Comet in Moominland
- First edition
- Author: Tove Jansson
- Original title: Kometjakten
- Translator: Thomas Warburton
- Illustrator: Tove Jansson
- Cover artist: Tove Jansson
- Language: Swedish
- Series: Moomins
- Genre: Children's novel
- Publication date: 1946
- Publication place: Finland
- Published in English: 1951
- Pages: 157
- ISBN: 0-14-030286-7 (English)
- OCLC: 16589991
- Preceded by: The Moomins and the Great Flood
- Followed by: Finn Family Moomintroll

= Comet in Moominland =

1946 children's book by Tove Jansson

Comet in Moominland (Swedish: Kometjakten / Mumintrollet på kometjakt / Kometen kommer, literally 'The Comet Hunt', 'The Moomintroll Hunting Comets', 'The Comet is Coming') is the second in Finnish author Tove Jansson's series of Moomin books. Published in 1946, it marks the first appearance of several main characters, such as Snufkin and the Snork Maiden.

The English translation, published in 1951, is a translation of the first version of Jansson's book, which she later revised. The revised version was published in 1968. It contains a number of differences; for instance, the Silk Monkey character is changed to a kitten.

== Plot ==

The story begins a few weeks after the events of The Moomins and the Great Flood, as the Moomin family are settling into their new life in Moominvalley. Sniff, who is now living with the Moomins, discovers a mysterious path in a nearby forest. As he and Moomintroll explore it, they meet the mischievous Silk Monkey and arrive at a beach, where Moomintroll goes pearl-fishing. Meanwhile, Sniff and the Silk Monkey find a cave, and the three decide to hide Moomintroll's pearls there.

The next day, as they go back to the cave, they find the pearls arranged in the shape of a star with a tail. Back at Moominhouse, the Muskrat, a philosopher whose home was ruined by Moominpappa's bridge-building and who is now staying with them, explains that the pearls depict a comet. He directs Moomintroll to the Observatory on the Lonely Mountains, where the Professors would be able to tell him whether the comet will hit the Earth.

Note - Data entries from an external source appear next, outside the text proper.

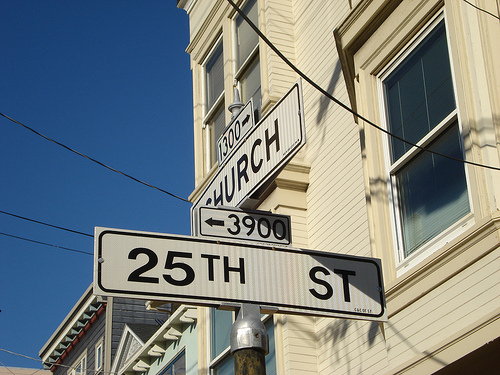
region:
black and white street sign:
[96, 228, 389, 324]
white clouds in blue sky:
[15, 20, 65, 46]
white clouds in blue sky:
[35, 145, 102, 181]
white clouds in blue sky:
[25, 225, 65, 265]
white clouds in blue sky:
[20, 275, 50, 300]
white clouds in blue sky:
[70, 50, 101, 76]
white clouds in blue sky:
[80, 41, 115, 81]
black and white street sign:
[201, 100, 261, 157]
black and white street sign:
[185, 104, 311, 190]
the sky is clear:
[26, 75, 136, 195]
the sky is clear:
[54, 58, 181, 173]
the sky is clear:
[83, 80, 157, 149]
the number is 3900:
[187, 200, 312, 255]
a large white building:
[175, 0, 499, 374]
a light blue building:
[107, 303, 197, 373]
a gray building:
[37, 280, 169, 373]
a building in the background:
[0, 365, 53, 374]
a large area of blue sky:
[0, 0, 195, 369]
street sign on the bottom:
[93, 225, 388, 321]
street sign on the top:
[190, 75, 307, 235]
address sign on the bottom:
[196, 203, 291, 248]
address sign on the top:
[216, 97, 255, 169]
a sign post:
[231, 348, 266, 374]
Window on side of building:
[375, 5, 477, 279]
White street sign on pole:
[86, 223, 389, 322]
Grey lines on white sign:
[259, 245, 301, 302]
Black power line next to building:
[1, 108, 189, 212]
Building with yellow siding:
[183, 7, 498, 374]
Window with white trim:
[376, 5, 476, 280]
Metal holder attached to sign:
[213, 300, 280, 352]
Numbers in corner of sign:
[353, 305, 372, 313]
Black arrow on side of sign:
[203, 215, 225, 227]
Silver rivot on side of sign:
[95, 255, 105, 265]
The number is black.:
[226, 213, 242, 238]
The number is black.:
[241, 215, 258, 240]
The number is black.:
[256, 210, 273, 240]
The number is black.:
[269, 215, 289, 243]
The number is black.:
[121, 239, 164, 289]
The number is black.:
[161, 244, 200, 286]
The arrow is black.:
[203, 211, 228, 233]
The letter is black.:
[195, 248, 222, 288]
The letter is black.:
[220, 252, 251, 287]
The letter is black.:
[302, 259, 335, 304]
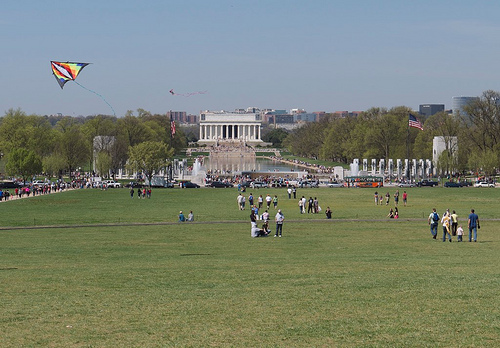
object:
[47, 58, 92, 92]
kite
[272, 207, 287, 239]
people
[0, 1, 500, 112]
sky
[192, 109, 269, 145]
building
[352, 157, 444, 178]
feature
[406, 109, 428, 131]
flag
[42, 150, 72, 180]
trees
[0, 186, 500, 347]
lawn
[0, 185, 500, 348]
mall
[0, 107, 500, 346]
park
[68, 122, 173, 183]
side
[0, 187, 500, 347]
grass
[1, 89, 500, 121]
skyline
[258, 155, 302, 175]
pool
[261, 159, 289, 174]
water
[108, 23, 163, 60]
air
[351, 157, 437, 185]
fountain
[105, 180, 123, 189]
bus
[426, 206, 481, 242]
crowd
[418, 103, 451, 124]
high rises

Moomintroll and Sniff set sail towards the Lonely Mountains, and on the way they meet Snufkin, who joins them. The river takes them into a cave under the mountains where they almost fall into a hole, but at the last moment a Hemulen inadvertently rescues them when he mistakes Snufkin's harmonica-playing for a rare caterpillar and reaches his butterfly net into the cave to catch it. They find themselves in the Lonely Mountains and set off towards the Observatory. On the way they are attacked by an eagle and Moomintroll finds a gold ring, which Snufkin tells him belongs to the Snork Maiden he had met a few months earlier.

At the Observatory, one of the professors tells them that the comet is going to hit the Earth, and gives them the exact date and time that it's going to happen. Realising they only have a few days left, they hurry back towards Moominvalley, noticing that the heat from the comet's approach is starting to dry up smaller streams. In a forest they come across the Snork Maiden being attacked by a poisonous bush. Moomintroll saves her, and she and her brother join them. Further on, they arrive at the sea to find it all dried up. They use stilts to cross it, and the Snork Maiden saves Moomintroll from a giant octopus.

On the other side of the sea they meet another Hemulen, and manage to survive a tornado by using his dress as a glider. Finally they arrive in Moominvalley and the whole family, together with the Hemulen, the Muskrat and the Snorks, go to the cave, making it there just in time to seek shelter from the comet. Believing the impact to have destroyed everything, they fall asleep, only to discover the next morning, to their great delight, that the comet had missed the Earth altogether and everything is back the way it used to be.

==Other versions==
Jansson wrote and illustrated a black-and-white comic strip version for newspapers. The 86-day story does not follow the book's plot; for example, the Moomins get their news from a radio, not a trip to the observatory, and Little My appears throughout the story, albeit often observing. In this version the comet hits Moominvalley at the same time as a massive flood, and the effects of the two cancel each other out.

The novel has been adapted into animation several times, including the 1978 series Mumi-troll, the 1992 feature Tanoshii Mūmin Ikka: Mūmindani no Suisei, and 12 episodes of the stop-motion animated 1977–1982 Polish TV series, The Moomins (the storyline of which was based on Jansson's preferred 1968 revision of the novel, which had also been the basis of its Polish translation). The episodes of the stop-motion series were remastered, re-recorded with a full voice cast, and edited into the 2010 compilation movie Moomins and the Comet Chase.

==Analysis==

Some critics have considered the comet an allegory of nuclear weapons, especially in later revisions, while more general fear of war and occupation may have been a major influence on Jansson's text, written in early summer 1945 before the use of the atomic bombs on Hiroshima and Nagasaki.